▸ **How to complete this task**:
Please decide whether each statement agrees with the passage on settling the Ohio country, answering yes or no and quoting the deciding words: (a) Many families in the old colonies want more land. (b) The settlements would be easier to make fifty years from now. (c) Postponing the settlements would mean fewer forts are needed.

And as there are already in the old colonies many thousands of
families that are ready to swarm, wanting more land; the richness
and natural advantage of the Ohio country would draw most of them
thither, were there but a tolerable prospect of a safe settlement.
So that the new colonies would soon be full of people; and from
the advantage of their situation, become much more terrible to the
French settlements, than those are now to us. The gaining of the
back Indian trade from the French, by the navigation of the lakes,
&c. would of itself greatly weaken our enemies:--it being now their
principal support, it seems highly probable, that in time they must
be subjected to the British crown, or driven out of the country.

Such settlements may better be made now, than fifty years hence,
because it is easier to settle ourselves, and thereby prevent the
French settling there as they seem now to intend, than to remove them
when strongly settled.

If these settlements are postponed, then more forts and stronger,
and more numerous and expensive garrisons must be established, to
secure the country, prevent their settling, and secure our present
frontiers; the charge of which may probably exceed the charge of the
proposed settlements, and the advantage nothing near so great.

[Stored data entries]
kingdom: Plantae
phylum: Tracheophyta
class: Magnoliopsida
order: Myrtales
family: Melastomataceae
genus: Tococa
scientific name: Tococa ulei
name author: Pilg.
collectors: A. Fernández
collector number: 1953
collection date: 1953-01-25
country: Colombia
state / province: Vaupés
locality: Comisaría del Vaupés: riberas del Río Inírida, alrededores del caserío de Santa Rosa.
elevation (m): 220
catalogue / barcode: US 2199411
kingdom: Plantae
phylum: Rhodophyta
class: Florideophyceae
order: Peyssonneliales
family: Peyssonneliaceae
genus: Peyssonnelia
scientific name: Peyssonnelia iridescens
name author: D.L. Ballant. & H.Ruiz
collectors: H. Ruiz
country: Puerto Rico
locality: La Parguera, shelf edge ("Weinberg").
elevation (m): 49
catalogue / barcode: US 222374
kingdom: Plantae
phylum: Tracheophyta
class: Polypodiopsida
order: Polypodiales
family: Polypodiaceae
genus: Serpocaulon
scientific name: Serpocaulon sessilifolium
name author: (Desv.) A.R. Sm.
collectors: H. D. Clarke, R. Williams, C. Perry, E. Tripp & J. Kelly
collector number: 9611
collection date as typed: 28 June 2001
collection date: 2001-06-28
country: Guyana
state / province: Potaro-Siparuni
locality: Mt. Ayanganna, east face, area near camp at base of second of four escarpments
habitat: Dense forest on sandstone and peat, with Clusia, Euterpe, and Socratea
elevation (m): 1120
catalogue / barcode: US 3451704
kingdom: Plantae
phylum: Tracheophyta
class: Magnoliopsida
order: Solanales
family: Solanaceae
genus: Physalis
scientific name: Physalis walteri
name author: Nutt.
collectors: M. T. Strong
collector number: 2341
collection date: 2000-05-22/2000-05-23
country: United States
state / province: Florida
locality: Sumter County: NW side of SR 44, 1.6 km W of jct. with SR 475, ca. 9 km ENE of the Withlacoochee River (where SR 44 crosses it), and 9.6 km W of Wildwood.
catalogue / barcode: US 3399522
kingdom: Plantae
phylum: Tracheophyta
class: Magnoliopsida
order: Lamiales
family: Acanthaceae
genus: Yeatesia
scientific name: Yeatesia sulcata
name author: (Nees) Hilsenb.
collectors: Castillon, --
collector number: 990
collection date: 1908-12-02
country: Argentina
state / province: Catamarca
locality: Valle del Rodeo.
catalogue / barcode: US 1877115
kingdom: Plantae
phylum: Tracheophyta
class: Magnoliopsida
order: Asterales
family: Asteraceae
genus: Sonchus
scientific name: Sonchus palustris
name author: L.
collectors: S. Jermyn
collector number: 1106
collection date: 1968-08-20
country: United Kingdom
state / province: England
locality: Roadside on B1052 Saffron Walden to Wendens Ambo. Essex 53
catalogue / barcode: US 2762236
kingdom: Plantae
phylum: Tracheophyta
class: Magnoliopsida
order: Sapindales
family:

▸ **Answer section**:
(a) Yes: "many thousands of families that are ready to swarm, wanting more land"
(b) No: "Such settlements may better be made now, than fifty years hence"
(c) No: "more forts and stronger, and more numerous and expensive garrisons must be established"